If that were to be true, it would be extremely problematic. Forensic evidence practices and techniques, in reality, are very different from the way they are dramatized on TV. According to National University, connecting an individual to a crime scene with a fingerprint match could take years, not days or even hours like it's portrayed on television. The CSI Effect has become such a concern that the National Institute of Justice recently did an investigation of its own into how true the phenomenon is. And some of the results are surprising.

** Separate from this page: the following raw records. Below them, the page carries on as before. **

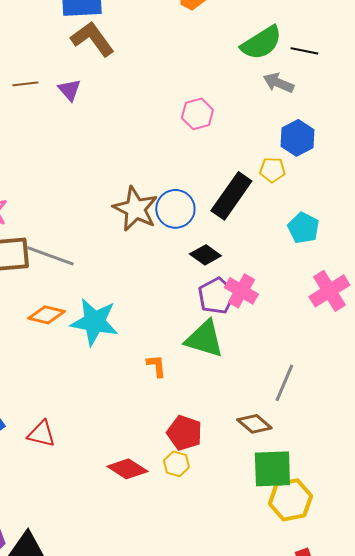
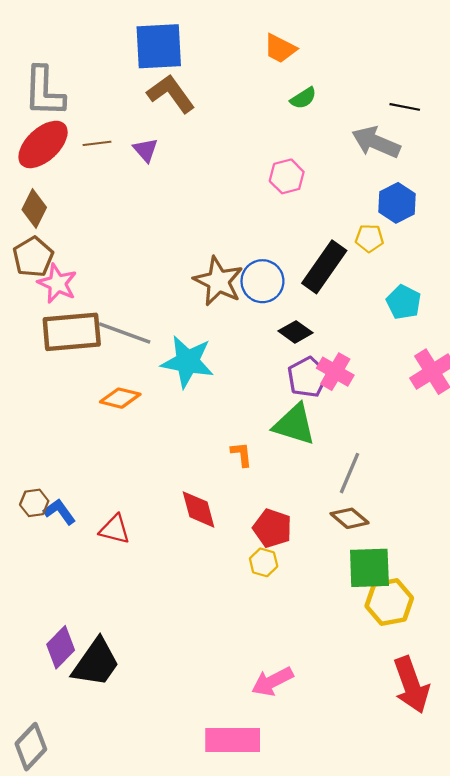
green semicircle: (261, 43) -> (303, 98), moved, size x0.6
gray arrow: (278, 83) -> (376, 142), size x1.4
cyan star: (94, 322) -> (187, 362), moved
gray line: (284, 383) -> (350, 473), moved
red diamond: (127, 469) -> (198, 509), moved, turned 42

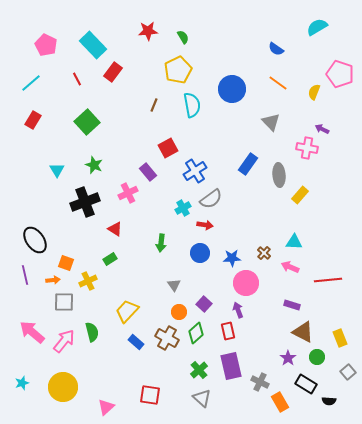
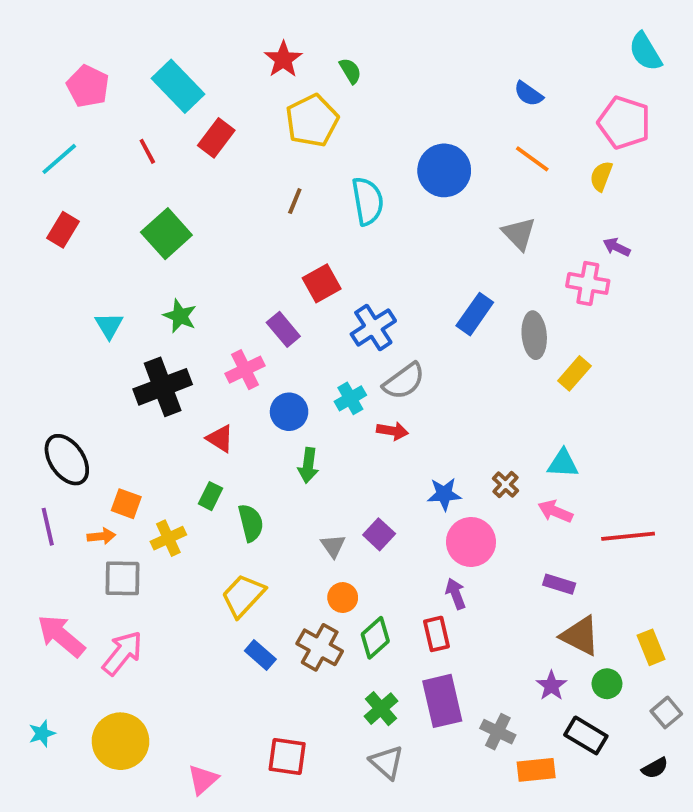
cyan semicircle: (317, 27) -> (645, 52), moved, turned -90
red star: (148, 31) -> (283, 59), turned -30
yellow pentagon: (178, 70) -> (312, 121), moved
pink pentagon: (340, 74) -> (624, 123), moved
blue circle: (200, 253) -> (289, 412), moved
green rectangle: (110, 259) -> (211, 496), turned -32
purple square: (204, 304) -> (379, 534), moved
green semicircle: (92, 332) -> (251, 523), moved
black semicircle: (329, 401) -> (655, 768), moved, turned -32
orange rectangle: (280, 402) -> (536, 770), turned -66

Jurors expect forensic evidence now more than ever before

In the end, the NIJ study "did not reveal a so-called 'CSI effect'." But just because they didn't think there was enough evidence to prove it doesn't mean they didn't notice some disturbing trends. Because of shows like CSI, "a higher percentage of respondents expected to see DNA evidence in the more serious violent offenses," especially in cases of rape (73%). That's a frightening statistic, especially given the hundreds of thousands of untested rape kits in the US, most of which may never get processed (via End the Backlog).

For other types of crimes, though, jurors' expectations aren't so impossibly high. Eyewitness and/or victim testimony was enough to convict for breaking-and-entering, theft, and most other criminal cases, even without forensic evidence. But there's no doubt that using science to convict criminals plays an important part in how our criminal justice system works today. And it's a little naïve to claim that shows like CSI haven't played a part in that.